PHOTO
Scomparso il 23 gennaio 2007, negli ultimi 30 anni, oltre che a scrivere poesie, saggi e romanzi, soprattutto in lingua sarda, è impegnato nella sua attività di militante e combattente per il Bilinguismo.
Iniziò la sua battaglia quando su Comitadu pro sa limba (ne facevano parte fra gli altri Giovanni Lilliu, Eliseo Spiga, Antonello Satta, Elisa Spanu Nivola) elaborò la proposta di legge sottoscritta con firme autenticate, da 13,650 elettori sardi. Fu Masala stesso, come Presidente di quel Comitato a presentare la proposta il 17 giugno del 1978 al presidente del Consiglio regionale.

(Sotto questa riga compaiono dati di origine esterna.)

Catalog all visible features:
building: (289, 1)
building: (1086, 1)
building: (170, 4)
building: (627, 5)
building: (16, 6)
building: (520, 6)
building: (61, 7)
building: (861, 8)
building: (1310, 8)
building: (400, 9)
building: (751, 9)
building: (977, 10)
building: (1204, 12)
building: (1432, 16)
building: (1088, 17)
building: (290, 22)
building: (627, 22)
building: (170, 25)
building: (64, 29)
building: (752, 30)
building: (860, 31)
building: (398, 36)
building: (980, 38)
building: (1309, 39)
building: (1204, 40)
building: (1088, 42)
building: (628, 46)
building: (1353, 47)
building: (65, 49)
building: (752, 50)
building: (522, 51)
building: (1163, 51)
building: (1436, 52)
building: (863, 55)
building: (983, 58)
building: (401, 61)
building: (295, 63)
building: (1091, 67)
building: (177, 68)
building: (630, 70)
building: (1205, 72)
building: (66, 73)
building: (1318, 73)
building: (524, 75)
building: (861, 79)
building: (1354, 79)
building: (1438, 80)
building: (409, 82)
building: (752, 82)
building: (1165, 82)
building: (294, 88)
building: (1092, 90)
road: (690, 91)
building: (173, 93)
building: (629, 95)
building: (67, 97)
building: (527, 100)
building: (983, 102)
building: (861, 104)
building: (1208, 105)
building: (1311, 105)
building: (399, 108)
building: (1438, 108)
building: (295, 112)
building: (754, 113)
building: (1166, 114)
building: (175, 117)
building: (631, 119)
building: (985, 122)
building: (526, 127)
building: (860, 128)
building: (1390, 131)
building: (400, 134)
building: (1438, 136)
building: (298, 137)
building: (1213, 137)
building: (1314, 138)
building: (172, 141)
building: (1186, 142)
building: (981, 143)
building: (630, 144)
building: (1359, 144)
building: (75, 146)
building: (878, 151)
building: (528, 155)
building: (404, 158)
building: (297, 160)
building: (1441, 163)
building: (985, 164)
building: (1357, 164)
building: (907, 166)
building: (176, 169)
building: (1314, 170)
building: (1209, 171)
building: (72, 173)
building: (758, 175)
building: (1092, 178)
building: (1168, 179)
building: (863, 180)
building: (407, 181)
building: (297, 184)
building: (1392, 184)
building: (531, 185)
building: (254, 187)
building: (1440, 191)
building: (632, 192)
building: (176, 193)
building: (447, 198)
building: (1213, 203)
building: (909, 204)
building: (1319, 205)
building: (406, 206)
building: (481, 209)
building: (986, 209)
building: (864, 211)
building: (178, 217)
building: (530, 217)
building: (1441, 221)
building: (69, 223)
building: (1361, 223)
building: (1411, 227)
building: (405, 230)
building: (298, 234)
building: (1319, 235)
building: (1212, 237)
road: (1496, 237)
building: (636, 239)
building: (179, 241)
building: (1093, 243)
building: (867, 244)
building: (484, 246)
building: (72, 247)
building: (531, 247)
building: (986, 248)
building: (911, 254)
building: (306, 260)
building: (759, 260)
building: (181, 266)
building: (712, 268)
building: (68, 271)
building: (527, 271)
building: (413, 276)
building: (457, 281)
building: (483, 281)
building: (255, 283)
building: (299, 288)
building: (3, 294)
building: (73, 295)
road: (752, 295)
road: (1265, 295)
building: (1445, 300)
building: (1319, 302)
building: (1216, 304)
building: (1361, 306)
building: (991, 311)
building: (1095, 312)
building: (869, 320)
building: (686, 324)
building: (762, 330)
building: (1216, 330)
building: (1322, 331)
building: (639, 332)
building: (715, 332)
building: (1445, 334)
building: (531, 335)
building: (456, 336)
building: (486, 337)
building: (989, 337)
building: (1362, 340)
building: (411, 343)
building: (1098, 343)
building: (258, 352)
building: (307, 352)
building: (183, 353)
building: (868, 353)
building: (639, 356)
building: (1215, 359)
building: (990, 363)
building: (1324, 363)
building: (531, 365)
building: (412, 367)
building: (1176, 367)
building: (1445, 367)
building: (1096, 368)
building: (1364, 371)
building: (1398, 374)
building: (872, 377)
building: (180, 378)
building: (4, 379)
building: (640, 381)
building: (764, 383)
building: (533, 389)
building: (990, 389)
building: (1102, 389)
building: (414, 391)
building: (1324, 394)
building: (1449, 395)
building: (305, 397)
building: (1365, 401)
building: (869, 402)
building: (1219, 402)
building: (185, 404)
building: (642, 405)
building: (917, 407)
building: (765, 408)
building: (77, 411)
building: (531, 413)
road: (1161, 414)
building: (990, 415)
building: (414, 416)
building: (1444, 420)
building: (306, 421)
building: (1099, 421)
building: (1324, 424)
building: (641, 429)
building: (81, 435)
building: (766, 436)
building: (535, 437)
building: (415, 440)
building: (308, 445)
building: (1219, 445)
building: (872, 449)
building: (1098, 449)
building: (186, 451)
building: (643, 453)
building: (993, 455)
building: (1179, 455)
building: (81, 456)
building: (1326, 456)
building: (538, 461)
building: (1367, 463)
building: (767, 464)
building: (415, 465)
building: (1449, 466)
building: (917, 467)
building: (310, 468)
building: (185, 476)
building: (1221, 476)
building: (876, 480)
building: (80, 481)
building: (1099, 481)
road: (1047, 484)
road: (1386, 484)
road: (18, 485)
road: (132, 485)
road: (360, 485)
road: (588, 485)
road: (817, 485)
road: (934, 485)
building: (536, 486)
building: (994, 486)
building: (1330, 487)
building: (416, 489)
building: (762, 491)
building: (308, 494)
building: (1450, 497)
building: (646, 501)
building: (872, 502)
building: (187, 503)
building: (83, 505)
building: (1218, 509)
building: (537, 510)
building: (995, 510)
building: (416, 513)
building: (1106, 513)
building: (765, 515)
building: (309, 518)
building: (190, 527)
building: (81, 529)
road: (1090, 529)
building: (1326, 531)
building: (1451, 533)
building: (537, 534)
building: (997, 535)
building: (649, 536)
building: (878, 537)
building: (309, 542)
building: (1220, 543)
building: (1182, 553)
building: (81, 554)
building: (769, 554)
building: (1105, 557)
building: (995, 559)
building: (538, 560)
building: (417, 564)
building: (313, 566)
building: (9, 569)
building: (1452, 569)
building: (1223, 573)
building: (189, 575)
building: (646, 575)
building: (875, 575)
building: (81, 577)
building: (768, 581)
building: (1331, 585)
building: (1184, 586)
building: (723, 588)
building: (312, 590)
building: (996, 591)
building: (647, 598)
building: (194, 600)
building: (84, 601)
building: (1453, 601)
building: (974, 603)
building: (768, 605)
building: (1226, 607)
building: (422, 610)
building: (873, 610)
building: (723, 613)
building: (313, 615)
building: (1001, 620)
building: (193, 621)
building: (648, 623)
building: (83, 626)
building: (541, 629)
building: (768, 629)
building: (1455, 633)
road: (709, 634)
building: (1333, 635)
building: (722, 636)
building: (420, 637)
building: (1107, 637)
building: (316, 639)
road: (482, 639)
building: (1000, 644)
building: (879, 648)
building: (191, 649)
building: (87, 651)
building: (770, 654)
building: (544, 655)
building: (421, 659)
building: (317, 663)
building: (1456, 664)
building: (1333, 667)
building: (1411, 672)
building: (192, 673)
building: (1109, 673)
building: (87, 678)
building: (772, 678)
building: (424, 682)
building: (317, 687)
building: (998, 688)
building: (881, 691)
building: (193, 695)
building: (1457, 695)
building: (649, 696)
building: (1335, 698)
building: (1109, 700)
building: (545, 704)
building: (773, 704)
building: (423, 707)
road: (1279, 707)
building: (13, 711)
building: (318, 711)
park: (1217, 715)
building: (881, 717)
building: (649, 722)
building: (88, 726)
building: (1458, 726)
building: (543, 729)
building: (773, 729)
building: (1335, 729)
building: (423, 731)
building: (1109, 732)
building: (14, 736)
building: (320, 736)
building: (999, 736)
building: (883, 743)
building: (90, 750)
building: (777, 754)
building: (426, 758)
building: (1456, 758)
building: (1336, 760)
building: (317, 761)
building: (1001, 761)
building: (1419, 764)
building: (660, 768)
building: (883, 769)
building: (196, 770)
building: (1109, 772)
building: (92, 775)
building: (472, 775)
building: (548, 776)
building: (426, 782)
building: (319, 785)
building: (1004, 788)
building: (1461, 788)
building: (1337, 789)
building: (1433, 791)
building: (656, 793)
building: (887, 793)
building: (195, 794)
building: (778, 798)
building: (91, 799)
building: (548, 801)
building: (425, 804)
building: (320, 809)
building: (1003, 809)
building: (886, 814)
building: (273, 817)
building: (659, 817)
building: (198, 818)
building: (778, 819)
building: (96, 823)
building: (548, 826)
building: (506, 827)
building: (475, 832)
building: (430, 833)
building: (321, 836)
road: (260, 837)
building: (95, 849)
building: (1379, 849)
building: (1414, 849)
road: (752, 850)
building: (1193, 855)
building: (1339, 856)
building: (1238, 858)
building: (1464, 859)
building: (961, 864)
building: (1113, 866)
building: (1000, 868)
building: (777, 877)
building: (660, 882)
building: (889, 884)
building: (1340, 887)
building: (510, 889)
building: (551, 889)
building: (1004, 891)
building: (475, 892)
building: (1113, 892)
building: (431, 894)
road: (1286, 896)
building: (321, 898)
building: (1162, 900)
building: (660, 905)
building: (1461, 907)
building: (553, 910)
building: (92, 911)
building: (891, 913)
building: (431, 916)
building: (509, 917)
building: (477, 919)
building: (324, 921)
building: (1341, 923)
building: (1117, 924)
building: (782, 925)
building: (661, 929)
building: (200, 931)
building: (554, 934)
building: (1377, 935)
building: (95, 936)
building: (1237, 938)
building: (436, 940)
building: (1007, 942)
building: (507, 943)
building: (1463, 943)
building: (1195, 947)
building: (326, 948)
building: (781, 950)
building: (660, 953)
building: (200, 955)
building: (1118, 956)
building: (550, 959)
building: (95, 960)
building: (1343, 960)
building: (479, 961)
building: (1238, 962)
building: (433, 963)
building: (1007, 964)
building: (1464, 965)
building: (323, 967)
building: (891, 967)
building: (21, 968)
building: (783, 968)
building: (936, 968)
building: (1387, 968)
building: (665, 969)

Da allora lo scrittore dei Sardi “Vinti ma non convinti”, sarà sempre più impegnato sul fronte della difesa e della valorizzazione della lingua sarda e dunque della necessità di introdurre nell’Isola il Bilinguismo perfetto, con la parificazione giuridica e pratica del Sardo con l’Italiano, ad iniziare dall’introduzione nelle scuole di ogni ordine e grado della lingua sarda nell’insegnamento e dunque nei curricula scolastici.
Masala è stato un intellettuale dissacratore e impertinente, che sostenuto da una forte e calda tensione, culturale, ideologica e morale, denunciava, criticava, attaccava. Sempre.
La sua concezione politica, culturale ed etica, per così dire la sua visione del mondo è interamente espressa e rappresentata nelle sue opere: nei suoi romanzi come nelle sue poesie e nei suoi saggi.
È dentro Quelli dalle labbra bianche: in quei poveri, affamati, denutriti e anemici, che non portavano le labbra coralline ma bianche appunto, perché hanno sempre mangiato il prodotto di piante frumentacee e poca carne e pesce, destinati ai piatti dei ricchi.
Dentro quei nove sardi caduti nella steppa russa: in guerra. Sardi – scrive Masala – cattivi banditi in tempo di pace, ma eroi buoni in tempo di guerra: in guerre nelle patrie trincee, in pace nelle patrie galere.
È nei saggi di Riso sardonico, in cui afferma apoditticamente che “La storia di necessità è storia dei vincitori, i vinti non hanno storia…gli storici insomma scrivono la storia con la complicità degli archivi (sos papiros) lasciati dai vincitori: i vinti non possono lasciare mai nulla negli archivi”.
E’ in S’Istoria (Condaghe in limba sarda, come sottotitolo) nel quale Masala riprende e amplia nel tempo la vicenda di un paese simbolo della Sardegna, Biddafraigada. E’ in Sa limba est s’istoria de su mundu, storia di un villaggio malefadadu di contadini e pastori.
E’ nelle sue poesie: in Littera de sa muzere de s’emigradu, in cui la moglie dell’emigrato rivolgendosi al marito: Prenda mia istimàda,/cando torras,/si mai has a torrare,/no mi pèdas ue est s'aneddu 'e oro:est diventadu pane a fizu tou, gli annuncia.
E’ in s’Innu nou contra a sos feudatarios il cui incipt fulminante è : Trabagliade, trabagliade/poveros de sas biddas/pro mantenner in zitade/tantos caddos de istalla/issos regollin su ranu/e a bois lassan sa palla.
E’ soprattutto nel romanzo Il dio petrolio, ambientato a Sarroch, città simbolo dell’industria petrolchimica (de s’ozu de pedra), che secondo Masala avvelenerà e devasterà alcuni fra gli angoli più suggestivi della Sardegna, sconvolgendo anche a livello antropologico le popolazioni.
Da questo romanzo viene fuori la sua “visione” complessiva della storia e dello sviluppo della Sardegna. Ed anche il Masala “poeta sociale”.
Masala afferma che il suo affascinante e avvincente romanzo è una storia d’amore, il diario di un parroco. Certo è questo. Ma anche altro.
C’è infatti Don Adamo, che diventa dopo il suo trasferimento da Arasolè a Sarroch, inquinato, sradicato, alienato, espropriato di sé stesso, disgregato in mezzo agli altri e a loro estraneo. Solo e solitario. Con le sue turbe sessuali, i soliloqui assurdi, gli onanismi cerebrali.
Ma la sua storia non è solo storia personale: si allarga a metafora di una condizione storica generale, la condizione storica dei Sardi, inquinati e sconvolti etnicamente, eticamente e religiosamente dallo scasso antropologico provocato dalla industrializzazione monoculturale esterna, selvaggia ed ostile.